Dinara is one of the more prominent mountains located on the border of Croatia and Bosnia and Herzegovina. Its Latin name is Adrian oros; the current name is suspected to be derived from the name of an ancient Illyrian tribe that lived on the eastern slopes of the mountain.

It's best known for the fact that its name is the base for the name of a large mountain chain called the Dinaric Alps. This chain of mountains spreads between the Julian Alps in the northwest and the Šar and Balkan massives in the southeast. The so-called Dinarides are known for being composed of karst -- limestone rocks. The countries on the way are Slovenia, Croatia, Bosnia and Herzegovina, Serbia and Montenegro. (See World Cordillera System for more information on mountain chains.)
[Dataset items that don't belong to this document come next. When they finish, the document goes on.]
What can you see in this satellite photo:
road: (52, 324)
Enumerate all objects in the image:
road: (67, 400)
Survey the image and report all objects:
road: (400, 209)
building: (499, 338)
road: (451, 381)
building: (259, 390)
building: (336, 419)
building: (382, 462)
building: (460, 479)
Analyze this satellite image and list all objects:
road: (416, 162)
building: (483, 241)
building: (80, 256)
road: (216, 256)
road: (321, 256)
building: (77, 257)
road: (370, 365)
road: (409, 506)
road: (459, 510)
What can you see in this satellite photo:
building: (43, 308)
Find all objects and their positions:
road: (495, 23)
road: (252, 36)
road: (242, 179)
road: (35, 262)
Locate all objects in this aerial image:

Dinara itself spans from the Derala mountain pass (965 m) in the northwest, to the Privija pass (1230 m) which is 20 km in the southeast. The mountain is up to 10 km wide. The highest peaks are Troglav (1913 m) ("Threehead"), Konj (1849 m) ("Horse"), and Dinara (1830 m). The peak called Dinara is shaped like a head made of stone, and it happens to be the highest peak of Croatia.

Despite the fact it's only a few dozen kilometers away from the Adriatic sea, the climate on Dinara is hardly Mediterranean -- Dinara marks the border of the area with a much colder, mountainous climate. There aren't any inhabited areas on the mountain itself: there are mostly small shacks that belong to the herdsmen from the nearby valleys such as that of the Cetina river.

The most fascinating massive is one on the southwestern slope, which is six kilometers long and up to 1700 meters high. Despite the fact it's an interesting landscape to look at for the passengers on the busy roads in the valley below, it doesn't attract many climbers, which prefer only its Ošljak peak (1706 m).

Dinara is host to an endemic species of rodents, a vole called "Dinarski miš" ("Dinaric mouse"), Dolomys bogdanovi longipedis, which is declared an endangered species.